Ribatski não parece muito preocupado em criar uma narrativa com um desenvolvimento linear e de resolução clara, apesar de haver uma tentativa de tornar a pequena história num clássico de “shock ending”. Parece antes criar pequenos nós sucessivos de tensões e crises de significado. Até certo ponto, poderíamos descrever Veículo como um exercício de tradução em banda desenhada de algumas noções arquetípicas. A mulher, cujos seios descomunais a aproximariam física e conceptualmente das Vénus pré-históricas, poderá estar no lugar de uma projecção fantasmática de mãe, o que não invalida a presença de pulsões sexuais (ou melhor, que as justifica, se seguirmos à risca alguns dos princípios do psicodrama freudiano). Um longo texto definidor e explicativo na contracapa lança mesmo algumas confirmações de que Ribatski foi movido por preocupações conceptuais que depois tenta explorar na linguagem da banda desenhada.

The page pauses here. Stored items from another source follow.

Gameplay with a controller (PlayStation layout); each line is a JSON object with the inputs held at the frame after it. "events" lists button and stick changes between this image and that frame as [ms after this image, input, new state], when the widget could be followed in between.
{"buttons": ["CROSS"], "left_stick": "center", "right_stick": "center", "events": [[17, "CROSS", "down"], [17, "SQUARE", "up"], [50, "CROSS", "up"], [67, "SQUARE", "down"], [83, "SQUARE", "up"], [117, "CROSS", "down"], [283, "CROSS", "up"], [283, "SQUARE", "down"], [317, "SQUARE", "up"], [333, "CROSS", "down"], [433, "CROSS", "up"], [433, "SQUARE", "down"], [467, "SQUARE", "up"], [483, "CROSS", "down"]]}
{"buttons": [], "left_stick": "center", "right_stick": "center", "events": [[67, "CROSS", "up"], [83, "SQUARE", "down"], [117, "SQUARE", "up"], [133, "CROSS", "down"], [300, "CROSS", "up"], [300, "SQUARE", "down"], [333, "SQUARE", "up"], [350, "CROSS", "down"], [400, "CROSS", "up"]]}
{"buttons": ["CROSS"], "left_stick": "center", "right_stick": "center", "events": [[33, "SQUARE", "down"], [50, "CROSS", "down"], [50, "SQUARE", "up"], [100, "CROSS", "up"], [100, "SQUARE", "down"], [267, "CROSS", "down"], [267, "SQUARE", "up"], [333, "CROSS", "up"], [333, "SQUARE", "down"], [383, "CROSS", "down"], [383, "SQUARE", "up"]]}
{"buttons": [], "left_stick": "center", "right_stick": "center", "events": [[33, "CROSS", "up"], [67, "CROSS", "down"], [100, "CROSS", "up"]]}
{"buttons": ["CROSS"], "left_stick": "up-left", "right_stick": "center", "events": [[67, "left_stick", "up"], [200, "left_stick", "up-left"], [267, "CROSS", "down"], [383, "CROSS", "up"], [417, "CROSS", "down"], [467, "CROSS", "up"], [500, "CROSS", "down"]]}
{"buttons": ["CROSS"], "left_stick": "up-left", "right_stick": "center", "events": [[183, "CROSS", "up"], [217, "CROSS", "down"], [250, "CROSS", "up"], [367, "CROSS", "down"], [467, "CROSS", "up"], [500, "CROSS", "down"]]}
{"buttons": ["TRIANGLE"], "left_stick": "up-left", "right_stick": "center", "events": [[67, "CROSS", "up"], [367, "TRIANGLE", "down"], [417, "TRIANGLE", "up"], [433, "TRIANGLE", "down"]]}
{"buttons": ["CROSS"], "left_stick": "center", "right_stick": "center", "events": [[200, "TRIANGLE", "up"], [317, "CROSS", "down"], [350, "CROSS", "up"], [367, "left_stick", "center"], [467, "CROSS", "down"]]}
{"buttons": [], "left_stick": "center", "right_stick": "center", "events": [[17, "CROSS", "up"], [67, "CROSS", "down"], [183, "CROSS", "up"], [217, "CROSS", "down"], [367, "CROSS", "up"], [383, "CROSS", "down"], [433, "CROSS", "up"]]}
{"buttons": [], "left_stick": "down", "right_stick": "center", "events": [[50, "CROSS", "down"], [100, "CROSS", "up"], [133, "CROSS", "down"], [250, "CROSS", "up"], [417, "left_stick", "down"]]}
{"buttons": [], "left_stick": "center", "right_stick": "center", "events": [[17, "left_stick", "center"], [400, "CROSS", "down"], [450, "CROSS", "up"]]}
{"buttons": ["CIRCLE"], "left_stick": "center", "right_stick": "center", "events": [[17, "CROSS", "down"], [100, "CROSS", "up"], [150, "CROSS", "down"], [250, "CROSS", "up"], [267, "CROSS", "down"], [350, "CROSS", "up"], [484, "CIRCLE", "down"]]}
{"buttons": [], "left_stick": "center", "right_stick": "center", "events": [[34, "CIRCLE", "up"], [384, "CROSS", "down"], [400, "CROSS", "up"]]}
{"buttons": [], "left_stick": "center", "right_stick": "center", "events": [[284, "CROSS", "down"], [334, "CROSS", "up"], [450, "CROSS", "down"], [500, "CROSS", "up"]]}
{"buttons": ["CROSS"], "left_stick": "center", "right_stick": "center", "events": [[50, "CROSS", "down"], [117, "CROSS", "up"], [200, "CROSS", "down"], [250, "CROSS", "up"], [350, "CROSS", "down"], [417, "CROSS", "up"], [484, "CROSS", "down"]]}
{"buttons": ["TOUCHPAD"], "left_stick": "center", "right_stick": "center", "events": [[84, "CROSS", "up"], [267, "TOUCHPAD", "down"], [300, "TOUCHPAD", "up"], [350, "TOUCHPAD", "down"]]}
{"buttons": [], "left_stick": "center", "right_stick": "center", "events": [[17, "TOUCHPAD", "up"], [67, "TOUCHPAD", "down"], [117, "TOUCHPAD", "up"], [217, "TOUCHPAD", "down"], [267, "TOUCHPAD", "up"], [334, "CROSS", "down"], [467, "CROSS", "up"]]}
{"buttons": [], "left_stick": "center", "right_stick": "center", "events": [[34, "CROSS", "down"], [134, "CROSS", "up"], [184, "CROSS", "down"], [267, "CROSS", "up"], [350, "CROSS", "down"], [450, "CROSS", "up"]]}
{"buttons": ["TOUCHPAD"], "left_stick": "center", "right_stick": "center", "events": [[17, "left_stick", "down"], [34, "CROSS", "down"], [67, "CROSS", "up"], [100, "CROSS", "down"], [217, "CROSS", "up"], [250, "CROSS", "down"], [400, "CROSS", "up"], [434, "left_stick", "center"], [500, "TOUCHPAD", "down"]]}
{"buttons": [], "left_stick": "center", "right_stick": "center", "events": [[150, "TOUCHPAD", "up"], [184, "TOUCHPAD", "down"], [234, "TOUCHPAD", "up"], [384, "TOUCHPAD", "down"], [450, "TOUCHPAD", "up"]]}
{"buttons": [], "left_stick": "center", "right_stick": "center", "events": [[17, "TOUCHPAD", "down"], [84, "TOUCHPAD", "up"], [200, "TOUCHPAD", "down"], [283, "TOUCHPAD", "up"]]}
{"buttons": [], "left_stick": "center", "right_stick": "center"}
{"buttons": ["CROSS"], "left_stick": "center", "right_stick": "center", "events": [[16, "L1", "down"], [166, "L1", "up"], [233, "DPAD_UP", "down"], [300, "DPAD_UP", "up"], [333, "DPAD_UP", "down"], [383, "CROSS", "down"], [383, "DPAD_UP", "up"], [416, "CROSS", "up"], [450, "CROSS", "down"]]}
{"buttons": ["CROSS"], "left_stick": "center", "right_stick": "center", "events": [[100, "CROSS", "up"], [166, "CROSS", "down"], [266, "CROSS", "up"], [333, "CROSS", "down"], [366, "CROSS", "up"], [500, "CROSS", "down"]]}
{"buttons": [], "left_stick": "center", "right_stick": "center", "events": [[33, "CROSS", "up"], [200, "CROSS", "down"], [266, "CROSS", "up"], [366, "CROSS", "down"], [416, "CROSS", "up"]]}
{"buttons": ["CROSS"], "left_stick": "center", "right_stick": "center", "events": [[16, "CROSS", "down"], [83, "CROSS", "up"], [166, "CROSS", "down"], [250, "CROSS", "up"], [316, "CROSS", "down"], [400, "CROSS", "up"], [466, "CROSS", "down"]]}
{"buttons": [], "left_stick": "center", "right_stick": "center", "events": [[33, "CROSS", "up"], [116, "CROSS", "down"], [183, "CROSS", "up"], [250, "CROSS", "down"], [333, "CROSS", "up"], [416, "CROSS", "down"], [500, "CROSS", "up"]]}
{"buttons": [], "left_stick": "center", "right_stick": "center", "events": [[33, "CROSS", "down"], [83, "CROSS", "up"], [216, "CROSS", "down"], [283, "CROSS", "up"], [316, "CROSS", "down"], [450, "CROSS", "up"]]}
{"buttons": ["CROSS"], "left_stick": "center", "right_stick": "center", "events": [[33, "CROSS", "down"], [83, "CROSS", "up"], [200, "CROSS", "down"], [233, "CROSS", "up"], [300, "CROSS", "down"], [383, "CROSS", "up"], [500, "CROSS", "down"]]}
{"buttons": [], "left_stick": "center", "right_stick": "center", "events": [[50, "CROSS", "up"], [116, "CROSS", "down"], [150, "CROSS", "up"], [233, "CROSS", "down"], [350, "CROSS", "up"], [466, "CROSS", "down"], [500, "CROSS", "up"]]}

Podendo inscrever-se nesse imenso território que por vezes é descrito por “realismo mágico”, é menos importante compreendermos a lógica da situação (uma sua (re-)solução) do que a velocidade subaquática ou a ambiguidade dos significados lançados pelo conto. Está esta personagem feminina no lugar de uma categoria mais lata do “feminino”? Dirá somente respeito à personalidade de Jonas? Trata-se de um mecanismo passível de leitura categorial ou apenas com uma valência nesta história?

Com uma uma assinatura gráfica entre Julie Opie (pelo minimalismo da expressividade dos rostos) e Oscar Zarate (uma certa qualidade fluida no lançamento das linhas), e com um maior presença da figura humana do que em trabalhos anteriores a solo que conhecêssemos, em sucessivas grelhas regulares que admitem pequenos desvios significativos, Ribatski, ainda assim, dá aqui continuidade às suas próprias pesquisas dos movimentos da mente humana, sob a superfície das aparências sociais, e onde se escondem fantasias, desejos e projecções que raramente vêem a luz do dia.

Nota final: agradecimentos ao autor, pela oferta da publicação.